— Begin —
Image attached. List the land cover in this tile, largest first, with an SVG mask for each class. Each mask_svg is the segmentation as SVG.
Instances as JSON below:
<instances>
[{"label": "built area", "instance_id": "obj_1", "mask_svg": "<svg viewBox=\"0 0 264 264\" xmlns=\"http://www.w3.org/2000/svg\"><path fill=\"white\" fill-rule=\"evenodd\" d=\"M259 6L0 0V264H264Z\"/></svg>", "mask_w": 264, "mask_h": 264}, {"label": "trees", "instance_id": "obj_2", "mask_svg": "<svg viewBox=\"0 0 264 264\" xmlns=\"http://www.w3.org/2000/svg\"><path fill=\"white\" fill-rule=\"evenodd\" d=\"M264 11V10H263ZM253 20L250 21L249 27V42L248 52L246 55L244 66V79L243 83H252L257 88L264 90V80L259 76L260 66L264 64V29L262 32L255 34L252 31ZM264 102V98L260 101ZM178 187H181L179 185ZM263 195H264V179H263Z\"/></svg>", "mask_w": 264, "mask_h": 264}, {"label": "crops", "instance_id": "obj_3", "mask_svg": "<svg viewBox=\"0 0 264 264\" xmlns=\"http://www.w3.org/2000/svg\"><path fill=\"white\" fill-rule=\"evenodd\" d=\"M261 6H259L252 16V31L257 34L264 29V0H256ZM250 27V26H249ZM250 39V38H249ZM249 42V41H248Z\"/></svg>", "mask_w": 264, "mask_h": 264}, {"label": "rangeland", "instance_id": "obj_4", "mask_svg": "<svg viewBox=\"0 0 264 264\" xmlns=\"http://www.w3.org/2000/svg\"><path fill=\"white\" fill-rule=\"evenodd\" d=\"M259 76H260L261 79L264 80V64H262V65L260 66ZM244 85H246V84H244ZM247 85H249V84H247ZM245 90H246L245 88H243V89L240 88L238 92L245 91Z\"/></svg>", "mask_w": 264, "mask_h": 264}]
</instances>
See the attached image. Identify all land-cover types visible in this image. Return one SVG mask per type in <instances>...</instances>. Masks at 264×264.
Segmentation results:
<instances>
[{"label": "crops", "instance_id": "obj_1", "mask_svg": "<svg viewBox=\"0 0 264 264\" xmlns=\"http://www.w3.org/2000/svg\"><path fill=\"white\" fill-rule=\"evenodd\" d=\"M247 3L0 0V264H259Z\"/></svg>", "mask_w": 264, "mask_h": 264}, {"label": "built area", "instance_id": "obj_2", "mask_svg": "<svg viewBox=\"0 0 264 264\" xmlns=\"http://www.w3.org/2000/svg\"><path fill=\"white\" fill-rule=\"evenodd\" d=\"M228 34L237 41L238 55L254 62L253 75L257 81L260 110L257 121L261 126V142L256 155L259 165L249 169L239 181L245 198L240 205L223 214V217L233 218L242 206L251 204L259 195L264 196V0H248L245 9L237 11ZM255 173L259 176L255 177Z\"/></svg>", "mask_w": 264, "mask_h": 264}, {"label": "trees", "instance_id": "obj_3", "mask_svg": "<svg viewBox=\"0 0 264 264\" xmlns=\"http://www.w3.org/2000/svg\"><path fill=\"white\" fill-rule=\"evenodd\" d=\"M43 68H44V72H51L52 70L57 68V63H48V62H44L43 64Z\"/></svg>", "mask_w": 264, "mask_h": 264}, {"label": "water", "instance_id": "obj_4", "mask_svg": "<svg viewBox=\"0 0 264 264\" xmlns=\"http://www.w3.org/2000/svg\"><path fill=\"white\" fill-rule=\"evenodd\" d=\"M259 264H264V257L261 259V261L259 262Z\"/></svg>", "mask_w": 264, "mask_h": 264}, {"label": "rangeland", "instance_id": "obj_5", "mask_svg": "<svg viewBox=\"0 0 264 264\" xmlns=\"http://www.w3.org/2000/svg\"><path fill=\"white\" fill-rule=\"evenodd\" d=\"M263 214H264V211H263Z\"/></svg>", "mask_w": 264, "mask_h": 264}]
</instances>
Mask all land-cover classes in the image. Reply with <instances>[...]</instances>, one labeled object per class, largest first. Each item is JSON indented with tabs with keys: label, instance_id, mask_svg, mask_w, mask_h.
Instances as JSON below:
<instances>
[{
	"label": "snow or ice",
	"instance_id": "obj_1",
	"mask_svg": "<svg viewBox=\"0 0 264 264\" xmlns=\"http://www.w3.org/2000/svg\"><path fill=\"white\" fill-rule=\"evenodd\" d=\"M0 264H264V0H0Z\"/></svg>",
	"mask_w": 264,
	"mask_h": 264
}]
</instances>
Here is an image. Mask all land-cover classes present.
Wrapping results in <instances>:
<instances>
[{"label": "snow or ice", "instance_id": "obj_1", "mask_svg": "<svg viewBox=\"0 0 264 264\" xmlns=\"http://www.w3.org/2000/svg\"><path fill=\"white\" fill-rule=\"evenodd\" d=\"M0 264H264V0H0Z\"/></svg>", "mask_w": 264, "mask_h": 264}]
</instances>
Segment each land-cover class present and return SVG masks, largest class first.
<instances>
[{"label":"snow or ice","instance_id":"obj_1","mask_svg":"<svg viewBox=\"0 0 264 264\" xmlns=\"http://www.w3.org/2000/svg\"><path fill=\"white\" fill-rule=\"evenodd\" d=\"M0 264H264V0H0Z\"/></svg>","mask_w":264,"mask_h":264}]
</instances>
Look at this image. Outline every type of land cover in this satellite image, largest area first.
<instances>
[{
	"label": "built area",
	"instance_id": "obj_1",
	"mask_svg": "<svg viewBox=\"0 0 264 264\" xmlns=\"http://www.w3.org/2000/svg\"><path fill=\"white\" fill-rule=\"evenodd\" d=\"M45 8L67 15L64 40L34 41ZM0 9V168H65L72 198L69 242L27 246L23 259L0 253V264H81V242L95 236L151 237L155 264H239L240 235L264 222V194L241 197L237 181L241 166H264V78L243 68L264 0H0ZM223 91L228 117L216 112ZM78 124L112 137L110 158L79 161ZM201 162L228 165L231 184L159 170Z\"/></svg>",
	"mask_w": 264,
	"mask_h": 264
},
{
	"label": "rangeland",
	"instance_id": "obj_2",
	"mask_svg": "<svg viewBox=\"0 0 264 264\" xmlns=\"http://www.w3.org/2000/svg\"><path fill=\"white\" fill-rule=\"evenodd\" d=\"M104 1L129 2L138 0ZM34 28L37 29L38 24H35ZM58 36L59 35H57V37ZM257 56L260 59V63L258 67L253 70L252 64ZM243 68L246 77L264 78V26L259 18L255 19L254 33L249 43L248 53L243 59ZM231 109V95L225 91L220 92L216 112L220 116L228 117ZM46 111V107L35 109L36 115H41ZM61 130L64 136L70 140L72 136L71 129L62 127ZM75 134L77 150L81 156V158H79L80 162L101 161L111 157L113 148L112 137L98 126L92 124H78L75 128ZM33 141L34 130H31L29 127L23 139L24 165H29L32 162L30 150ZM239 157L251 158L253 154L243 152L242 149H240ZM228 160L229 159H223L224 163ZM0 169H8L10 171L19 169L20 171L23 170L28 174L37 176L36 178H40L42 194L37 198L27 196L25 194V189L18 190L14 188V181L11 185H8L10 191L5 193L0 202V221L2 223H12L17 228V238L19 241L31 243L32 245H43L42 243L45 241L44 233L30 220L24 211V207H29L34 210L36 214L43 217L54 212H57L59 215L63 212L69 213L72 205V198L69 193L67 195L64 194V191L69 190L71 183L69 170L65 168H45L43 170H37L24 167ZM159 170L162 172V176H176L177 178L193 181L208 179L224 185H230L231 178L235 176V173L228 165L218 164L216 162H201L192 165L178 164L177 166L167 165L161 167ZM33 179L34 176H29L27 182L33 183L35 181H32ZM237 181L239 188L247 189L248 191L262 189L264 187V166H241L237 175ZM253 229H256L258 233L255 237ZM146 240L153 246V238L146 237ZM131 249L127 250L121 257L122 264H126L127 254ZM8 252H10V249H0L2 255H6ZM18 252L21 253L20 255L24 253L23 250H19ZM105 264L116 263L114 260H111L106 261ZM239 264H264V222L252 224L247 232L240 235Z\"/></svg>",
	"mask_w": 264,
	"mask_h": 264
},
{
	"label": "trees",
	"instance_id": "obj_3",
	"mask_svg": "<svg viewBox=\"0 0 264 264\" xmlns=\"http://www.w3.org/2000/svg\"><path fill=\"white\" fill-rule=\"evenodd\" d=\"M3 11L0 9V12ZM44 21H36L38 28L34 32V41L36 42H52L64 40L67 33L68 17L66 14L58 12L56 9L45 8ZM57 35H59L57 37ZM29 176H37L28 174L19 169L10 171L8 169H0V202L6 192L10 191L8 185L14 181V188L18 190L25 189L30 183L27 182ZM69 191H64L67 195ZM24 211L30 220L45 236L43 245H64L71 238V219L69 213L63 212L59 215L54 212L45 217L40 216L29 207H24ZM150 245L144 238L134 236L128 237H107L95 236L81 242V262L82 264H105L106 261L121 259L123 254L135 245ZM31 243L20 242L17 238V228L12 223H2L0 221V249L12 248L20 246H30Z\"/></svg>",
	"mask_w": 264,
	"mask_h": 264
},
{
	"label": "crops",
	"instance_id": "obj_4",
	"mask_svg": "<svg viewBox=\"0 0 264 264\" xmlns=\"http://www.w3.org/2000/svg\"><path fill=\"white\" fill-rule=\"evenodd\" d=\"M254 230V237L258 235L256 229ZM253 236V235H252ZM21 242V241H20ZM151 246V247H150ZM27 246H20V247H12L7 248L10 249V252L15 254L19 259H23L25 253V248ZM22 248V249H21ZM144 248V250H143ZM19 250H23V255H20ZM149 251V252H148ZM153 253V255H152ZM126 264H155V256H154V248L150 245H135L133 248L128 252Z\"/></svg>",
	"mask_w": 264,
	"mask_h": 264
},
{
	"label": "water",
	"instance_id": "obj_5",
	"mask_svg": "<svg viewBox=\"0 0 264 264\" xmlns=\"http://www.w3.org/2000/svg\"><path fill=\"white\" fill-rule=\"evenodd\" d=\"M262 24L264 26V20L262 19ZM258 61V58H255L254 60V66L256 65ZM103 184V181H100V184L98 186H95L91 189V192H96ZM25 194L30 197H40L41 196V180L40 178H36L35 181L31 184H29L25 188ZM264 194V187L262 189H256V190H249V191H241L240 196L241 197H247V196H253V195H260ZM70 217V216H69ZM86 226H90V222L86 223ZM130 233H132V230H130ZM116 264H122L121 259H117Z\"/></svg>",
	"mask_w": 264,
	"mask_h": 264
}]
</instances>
— End —
Exercise requirements: Extract every line above that contains the string "cover", copying each such line in full.

Finished answer:
Image attached. List the land cover in this tile, largest first, with an SVG mask for each class. Each mask_svg is the segmentation as SVG.
See the attached image. Identify all land-cover types visible in this image. Return one SVG mask per type in <instances>...</instances>. Masks at 264×264.
Mask all land-cover classes in the image. Reply with <instances>[...]</instances>, one labeled object per class, largest first. Each item is JSON indented with tabs with keys: label, instance_id, mask_svg, mask_w, mask_h.
Here is an image. Mask all land-cover classes present.
Segment each land-cover class present and return SVG masks, largest class first.
Look at this image. Outline every type of land cover in this satellite image, largest area first.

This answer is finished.